1 KEEP IT TO YOURSELF
Although you don’t have to go into complete quarantine (socially isolated people actually report worse cold symptoms), try to minimise physical contact with family and friends. Bed (or couch) rest helps your body heal, but also keeps the virus trapped in one room, so make sure you have your own towel and even reserve your own spot on the couch. Remember cough etiquette too. Covering your mouth and nose blocks transmission of the flu virus, which otherwise hangs in the air, infecting people up to a metre away.
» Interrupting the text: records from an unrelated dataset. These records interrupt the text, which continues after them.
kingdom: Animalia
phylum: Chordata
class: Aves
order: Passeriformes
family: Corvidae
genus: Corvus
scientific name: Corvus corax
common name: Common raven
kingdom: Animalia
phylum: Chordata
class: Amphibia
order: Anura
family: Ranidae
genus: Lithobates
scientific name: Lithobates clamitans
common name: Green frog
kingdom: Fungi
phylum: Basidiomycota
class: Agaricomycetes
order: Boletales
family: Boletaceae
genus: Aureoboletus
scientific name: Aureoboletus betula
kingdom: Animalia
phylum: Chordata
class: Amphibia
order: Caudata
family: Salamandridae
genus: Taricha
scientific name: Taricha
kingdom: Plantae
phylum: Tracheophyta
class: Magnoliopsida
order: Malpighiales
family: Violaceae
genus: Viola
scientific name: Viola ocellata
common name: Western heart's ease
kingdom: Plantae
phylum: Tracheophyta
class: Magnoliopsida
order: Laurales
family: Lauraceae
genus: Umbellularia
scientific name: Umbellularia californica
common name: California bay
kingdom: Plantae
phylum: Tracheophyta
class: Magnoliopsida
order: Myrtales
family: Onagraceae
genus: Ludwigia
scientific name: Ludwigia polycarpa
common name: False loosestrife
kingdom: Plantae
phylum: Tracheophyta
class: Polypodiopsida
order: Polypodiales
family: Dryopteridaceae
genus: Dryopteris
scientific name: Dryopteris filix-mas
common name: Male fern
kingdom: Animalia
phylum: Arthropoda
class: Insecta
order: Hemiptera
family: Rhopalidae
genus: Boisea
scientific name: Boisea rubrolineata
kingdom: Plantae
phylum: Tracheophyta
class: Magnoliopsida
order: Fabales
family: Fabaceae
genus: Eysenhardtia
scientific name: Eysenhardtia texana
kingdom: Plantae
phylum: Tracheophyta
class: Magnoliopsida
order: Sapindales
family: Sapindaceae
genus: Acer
Cough or sneeze into a tissue (or in an emergency, your elbow), then bin it and wash your hands. If someone you know goes down with flu, they’ll be infectious for about five days, 10 in the case of children. If you’re nursing a sick child, put their chin on your shoulder so you’re not in the line of fire when they cough.
2 POP A PROBIOTIC
You may struggle to see the gut-cold connection, but 70% of your immune system resides in the gut, so supporting this with good bacteria is essential. Take a good-quality daily live-bacteria supplement, such as Metagenics UltraFlora, to aid healthy digestion and support your immune function.